*** PROVIDED MATERIAL Section Begins ***

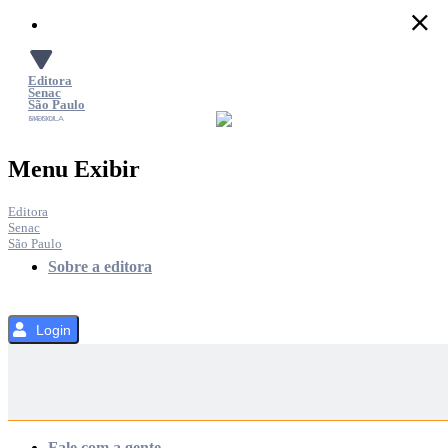
Pular
para
o
Conteúdo
Editora
Senac
São Paulo
SACOLA
MENU
Menu Exibir
Editora
Senac
São Paulo
Sobre a editora
Login
Categorias
Fale com a gente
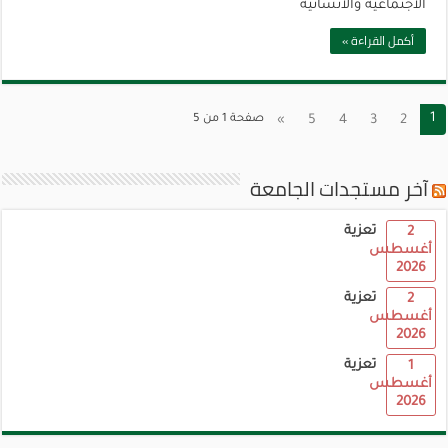
الاجتماعية والانسانية
أكمل القراءة »
1
2
3
4
5
»
صفحة 1 من 5
آخر مستجدات الجامعة
تعزية
2
أغسطس
2026
تعزية
2
أغسطس
2026
تعزية
1
أغسطس
2026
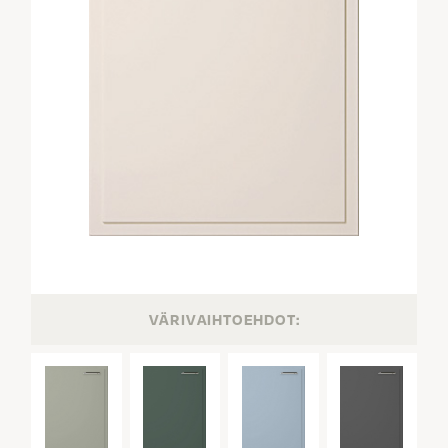
VÄRIVAIHTOEHDOT:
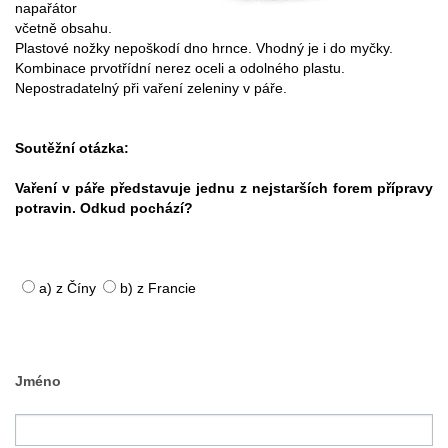
napařátor
včetně obsahu.
Plastové nožky nepoškodí dno hrnce. Vhodný je i do myčky.
Kombinace prvotřídní nerez oceli a odolného plastu.
Nepostradatelný při vaření zeleniny v páře.
Soutěžní otázka:
Vaření v páře představuje jednu z nejstarších forem přípravy
potravin. Odkud pochází?
a) z Číny
b) z Francie
Jméno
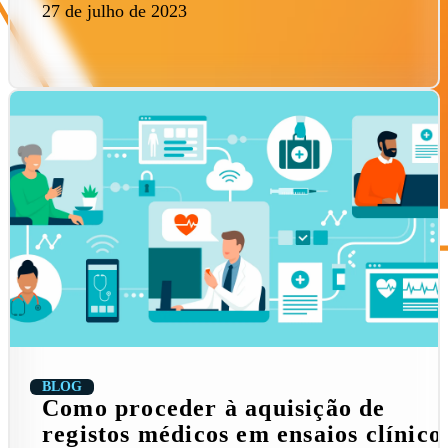
27 de julho de 2023
BLOG
Como proceder à aquisição de
registos médicos em ensaios clínico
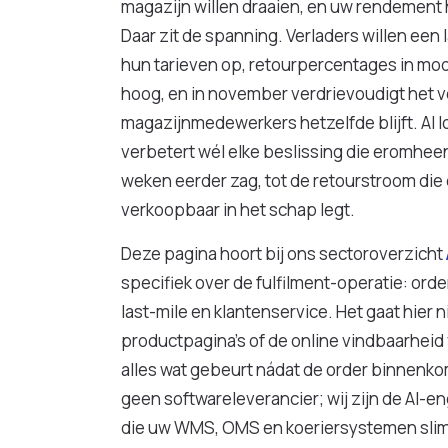
magazijn willen draaien, en uw rendement h
Daar zit de spanning. Verladers willen een 
hun tarieven op, retourpercentages in mo
hoog, en in november verdrievoudigt het v
magazijnmedewerkers hetzelfde blijft. AI los
verbetert wél elke beslissing die eromhee
weken eerder zag, tot de retourstroom die 
verkoopbaar in het schap legt.
Deze pagina hoort bij ons sectoroverzicht
specifiek over de fulfilment-operatie: ord
last-mile en klantenservice. Het gaat hier 
productpagina's of de online vindbaarheid
alles wat gebeurt nádat de order binnenkomt
geen softwareleverancier; wij zijn de AI-
die uw WMS, OMS en koeriersystemen sli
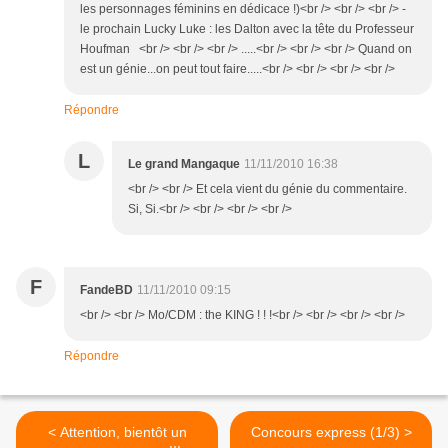
les personnages féminins en dédicace !)<br /> <br /> <br /> -
le prochain Lucky Luke : les Dalton avec la tête du Professeur
Houfman <br /> <br /> <br /> .....<br /> <br /> <br /> Quand on
est un génie...on peut tout faire.....<br /> <br /> <br /> <br />
Répondre
L
Le grand Mangaque
11/11/2010 16:38
<br /> <br /> Et cela vient du génie du commentaire.
Si, Si.<br /> <br /> <br /> <br />
F
FandeBD
11/11/2010 09:15
<br /> <br /> Mo/CDM : the KING ! ! !<br /> <br /> <br /> <br />
Répondre
< Attention, bientôt un
Concours express (1/3) >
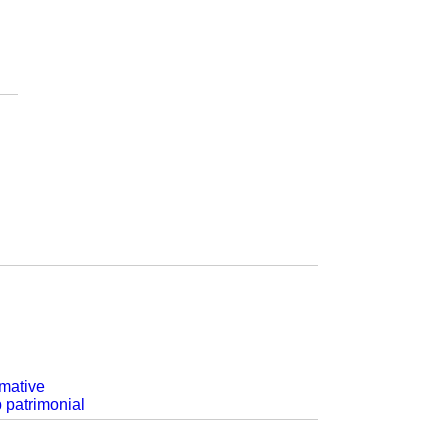
rmative
p patrimonial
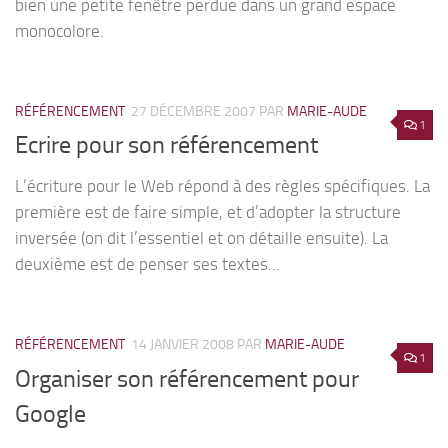
bien une petite fenêtre perdue dans un grand espace
monocolore.
RÉFÉRENCEMENT
27 DÉCEMBRE 2007
PAR
MARIE-AUDE
1
Ecrire pour son référencement
L’écriture pour le Web répond à des règles spécifiques. La
première est de faire simple, et d’adopter la structure
inversée (on dit l’essentiel et on détaille ensuite). La
deuxième est de penser ses textes...
RÉFÉRENCEMENT
14 JANVIER 2008
PAR
MARIE-AUDE
1
Organiser son référencement pour
Google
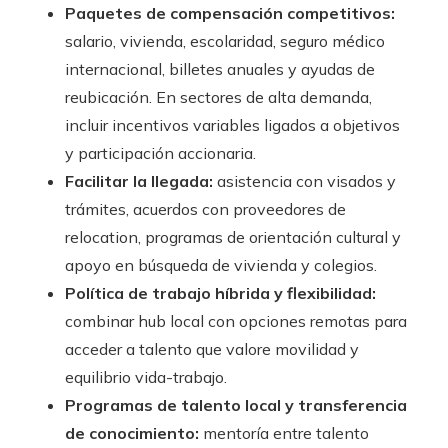
Paquetes de compensación competitivos:
salario, vivienda, escolaridad, seguro médico
internacional, billetes anuales y ayudas de
reubicación. En sectores de alta demanda,
incluir incentivos variables ligados a objetivos
y participación accionaria.
Facilitar la llegada:
asistencia con visados y
trámites, acuerdos con proveedores de
relocation, programas de orientación cultural y
apoyo en búsqueda de vivienda y colegios.
Política de trabajo híbrida y flexibilidad:
combinar hub local con opciones remotas para
acceder a talento que valore movilidad y
equilibrio vida-trabajo.
Programas de talento local y transferencia
de conocimiento:
mentoría entre talento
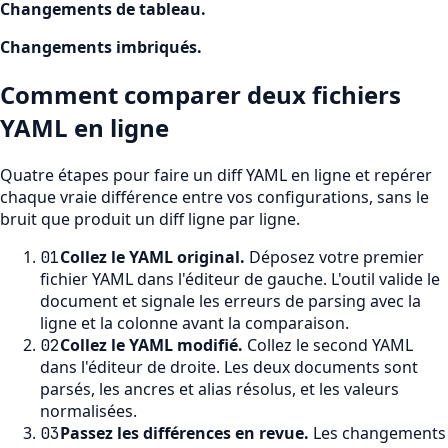
Changements de tableau
.
Changements imbriqués
.
Comment comparer deux fichiers
YAML en ligne
Quatre étapes pour faire un diff YAML en ligne et repérer
chaque vraie différence entre vos configurations, sans le
bruit que produit un diff ligne par ligne.
Collez le YAML original
.
Déposez votre premier
01
fichier YAML dans l'éditeur de gauche. L'outil valide le
document et signale les erreurs de parsing avec la
ligne et la colonne avant la comparaison.
Collez le YAML modifié
.
Collez le second YAML
02
dans l'éditeur de droite. Les deux documents sont
parsés, les ancres et alias résolus, et les valeurs
normalisées.
Passez les différences en revue
.
Les changements
03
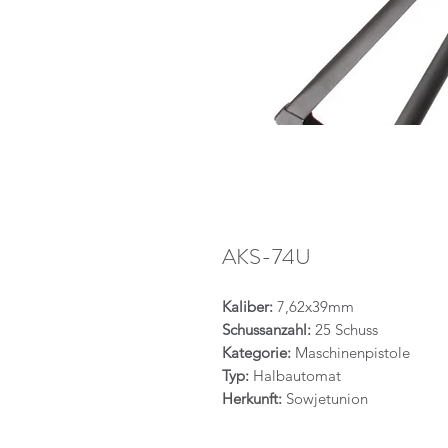
AKS-74U
Kaliber:
7,62x39mm
Schussanzahl:
25 Schuss
Kategorie:
Maschinenpistole
Typ:
Halbautomat
Herkunft:
Sowjetunion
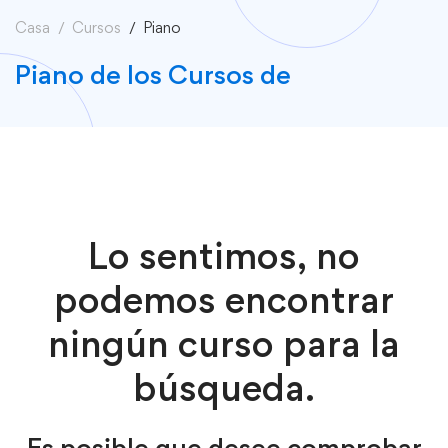
Casa
Cursos
Piano
Piano de los Cursos de
Lo sentimos, no
podemos encontrar
ningún curso para la
búsqueda.
Es posible que desee comprobar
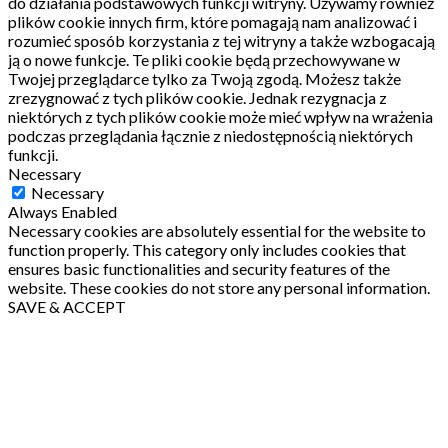
do działania podstawowych funkcji witryny.
Używamy również
plików cookie innych firm, które pomagają nam analizować i
rozumieć sposób korzystania z tej witryny a także wzbogacają
ją o nowe funkcje.
Te pliki cookie będą przechowywane w
Twojej przeglądarce tylko za Twoją zgodą.
Możesz także
zrezygnować z tych plików cookie.
Jednak rezygnacja z
niektórych z tych plików cookie może mieć wpływ na wrażenia
podczas przeglądania łącznie z niedostępnością niektórych
funkcji.
Necessary
Necessary
Always Enabled
Necessary cookies are absolutely essential for the website to
function properly. This category only includes cookies that
ensures basic functionalities and security features of the
website. These cookies do not store any personal information.
SAVE & ACCEPT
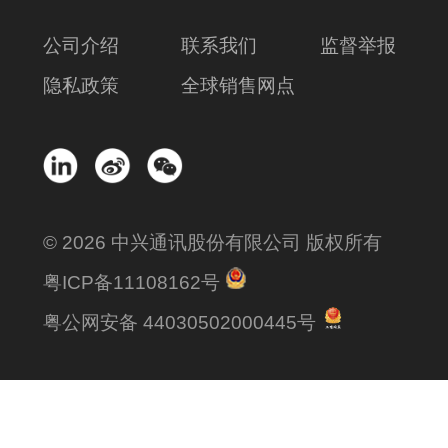
公司介绍
联系我们
监督举报
隐私政策
全球销售网点
© 2026 中兴通讯股份有限公司 版权所有
粤ICP备11108162号
粤公网安备 44030502000445号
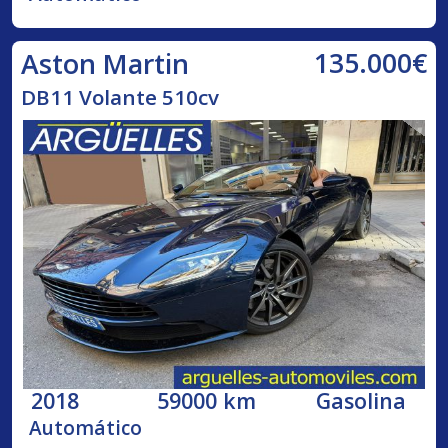
135.000€
Aston Martin
DB11 Volante 510cv
2018
59000 km
Gasolina
Automático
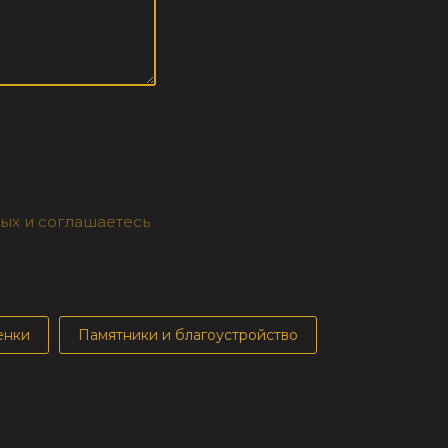
ных и соглашаетесь
енки
Памятники и благоустройство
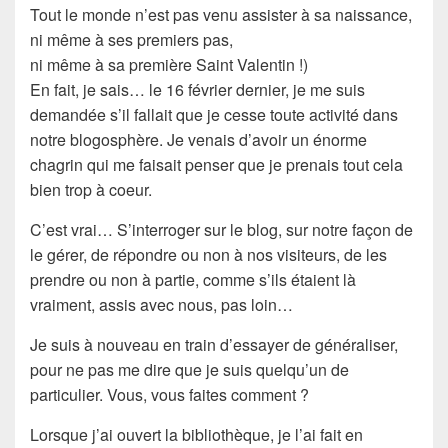
Tout le monde n’est pas venu assister à sa naissance,
ni même à ses premiers pas,
ni même à sa première Saint Valentin !)
En fait, je sais… le 16 février dernier, je me suis
demandée s’il fallait que je cesse toute activité dans
notre blogosphère. Je venais d’avoir un énorme
chagrin qui me faisait penser que je prenais tout cela
bien trop à coeur.
C’est vrai… S’interroger sur le
blog
, sur notre façon de
le gérer, de
répondre
ou non à nos visiteurs, de les
prendre ou non à partie, comme s’ils étaient là
vraiment
, assis avec nous, pas loin…
Je suis à nouveau en train d’essayer de généraliser,
pour ne pas me dire que je suis quelqu’un de
particulier.
Vous, vous faites comment ?
Lorsque j’ai ouvert la bibliothèque, je l’ai fait en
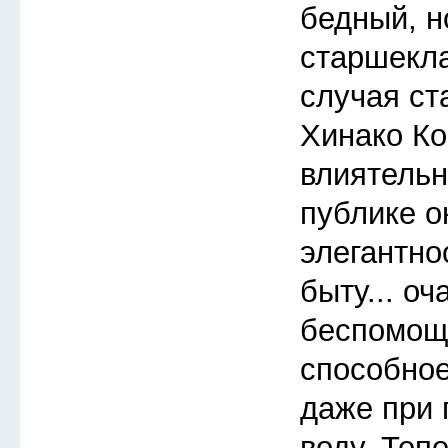
бедный, 
старшекла
случая ст
Хинако Ко
влиятельн
публике 
элегантно
быту... о
беспомощ
способное
даже при 
воду. Теп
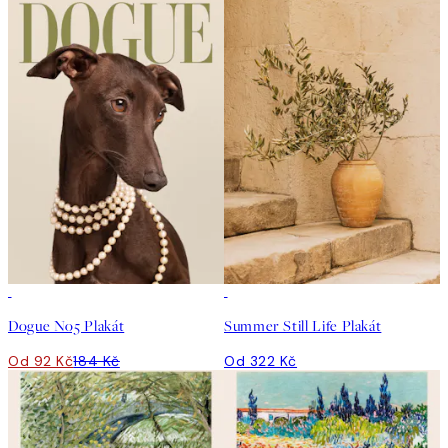
50%*
Dogue No5 Plakát
Summer Still Life Plakát
Od 92 Kč
184 Kč
Od 322 Kč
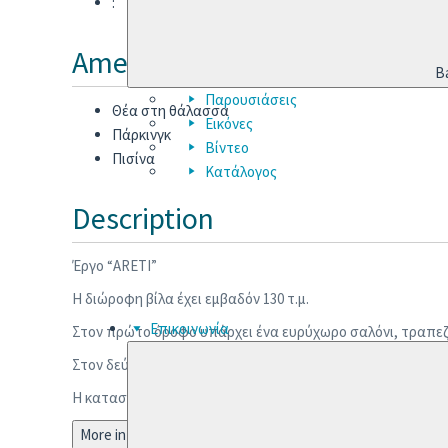
:
Amenities
B
Παρουσιάσεις
Θέα στη θάλασσα
Εικόνες
Πάρκινγκ
Βίντεο
Πισίνα
Κατάλογος
Description
Έργο “ARETI”
Η διώροφη βίλα έχει εμβαδόν 130 τ.μ.
Επικοινωνία
Στον πρώτο όροφο υπάρχει ένα ευρύχωρο σαλόνι, τραπεζα
Στον δεύτερο όροφο υπάρχουν 3 υπνοδωμάτια με μπάνιο.
Η κατασκευή της πισίνας με υπερχείλιση δεν συμπεριλαμβ
More information ...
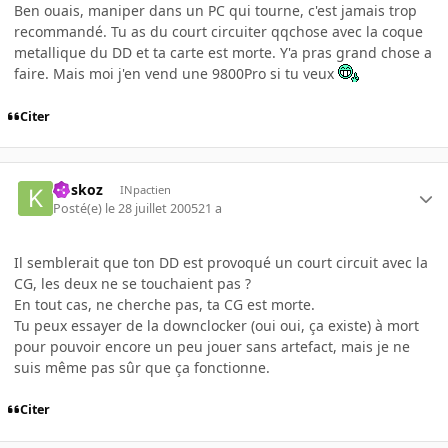
Ben ouais, maniper dans un PC qui tourne, c'est jamais trop
recommandé. Tu as du court circuiter qqchose avec la coque
metallique du DD et ta carte est morte. Y'a pras grand chose a
faire. Mais moi j'en vend une 9800Pro si tu veux
Citer
koskoz
INpactien
Posté(e)
le 28 juillet 2005
21 a
Il semblerait que ton DD est provoqué un court circuit avec la
CG, les deux ne se touchaient pas ?
En tout cas, ne cherche pas, ta CG est morte.
Tu peux essayer de la downclocker (oui oui, ça existe) à mort
pour pouvoir encore un peu jouer sans artefact, mais je ne
suis même pas sûr que ça fonctionne.
Citer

*** PROVIDED MATERIAL Section Ends ***

▸ **ASSIGNMENT**: All that is needed is the exact run of lines from the start of the material above through the one containing "včetně obsahu.", pictures left out.

▸ **WRITTEN ANSWER**:
Pular
para
o
Conteúdo
Editora
Senac
São Paulo
SACOLA
MENU
Menu Exibir
Editora
Senac
São Paulo
Sobre a editora
Login
Categorias
Fale com a gente
الاجتماعية والانسانية
أكمل القراءة »
1
2
3
4
5
»
صفحة 1 من 5
آخر مستجدات الجامعة
تعزية
2
أغسطس
2026
تعزية
2
أغسطس
2026
تعزية
1
أغسطس
2026
VÄRIVAIHTOEHDOT:
napařátor
včetně obsahu.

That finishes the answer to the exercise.